▶ _Recorded information_

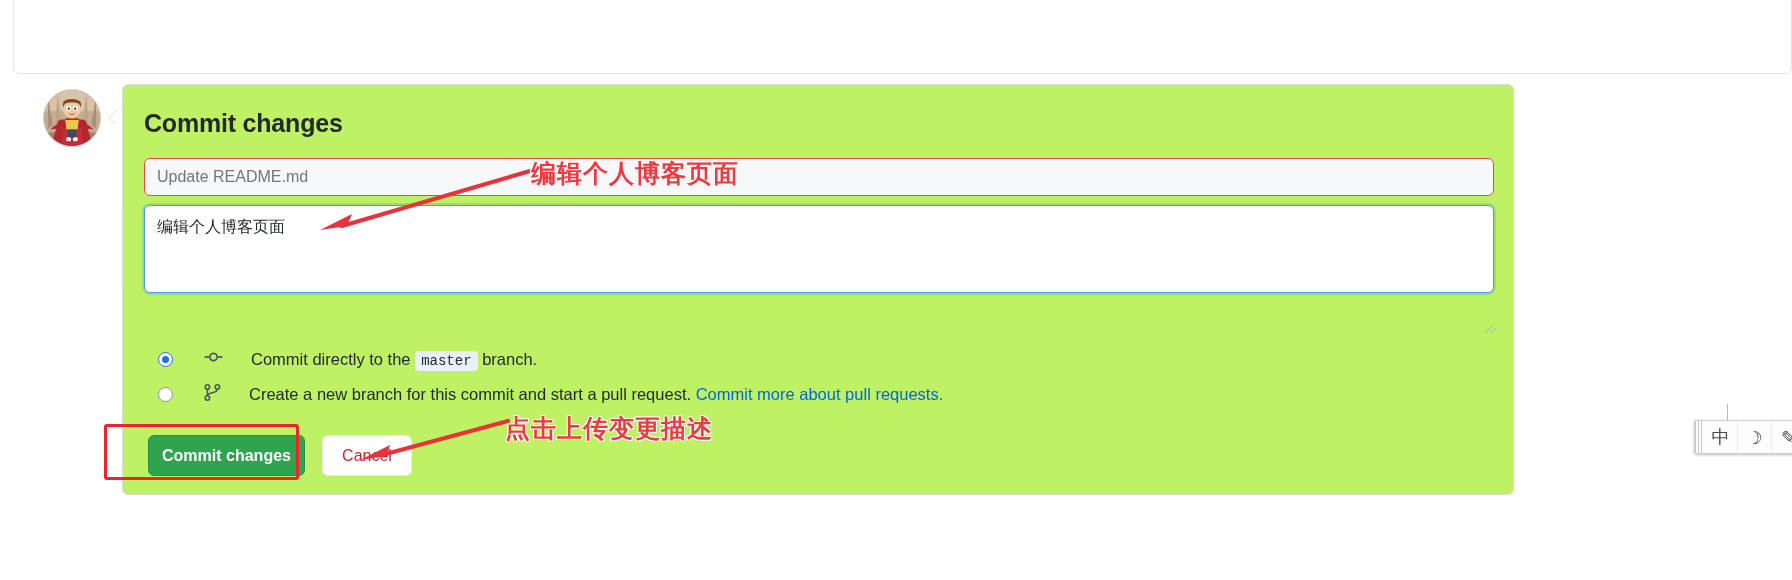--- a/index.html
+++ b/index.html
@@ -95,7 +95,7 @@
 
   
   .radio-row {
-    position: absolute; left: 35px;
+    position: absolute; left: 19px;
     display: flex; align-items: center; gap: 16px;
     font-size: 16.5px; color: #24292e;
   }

▶ _Task prompt_
Please retype the listing above word for word, skipping each picture.

▶ _Exercise answer_
--- a/index.html
+++ b/index.html
@@ -95,7 +95,7 @@
 
   
   .radio-row {
-    position: absolute; left: 35px;
+    position: absolute; left: 19px;
     display: flex; align-items: center; gap: 16px;
     font-size: 16.5px; color: #24292e;
   }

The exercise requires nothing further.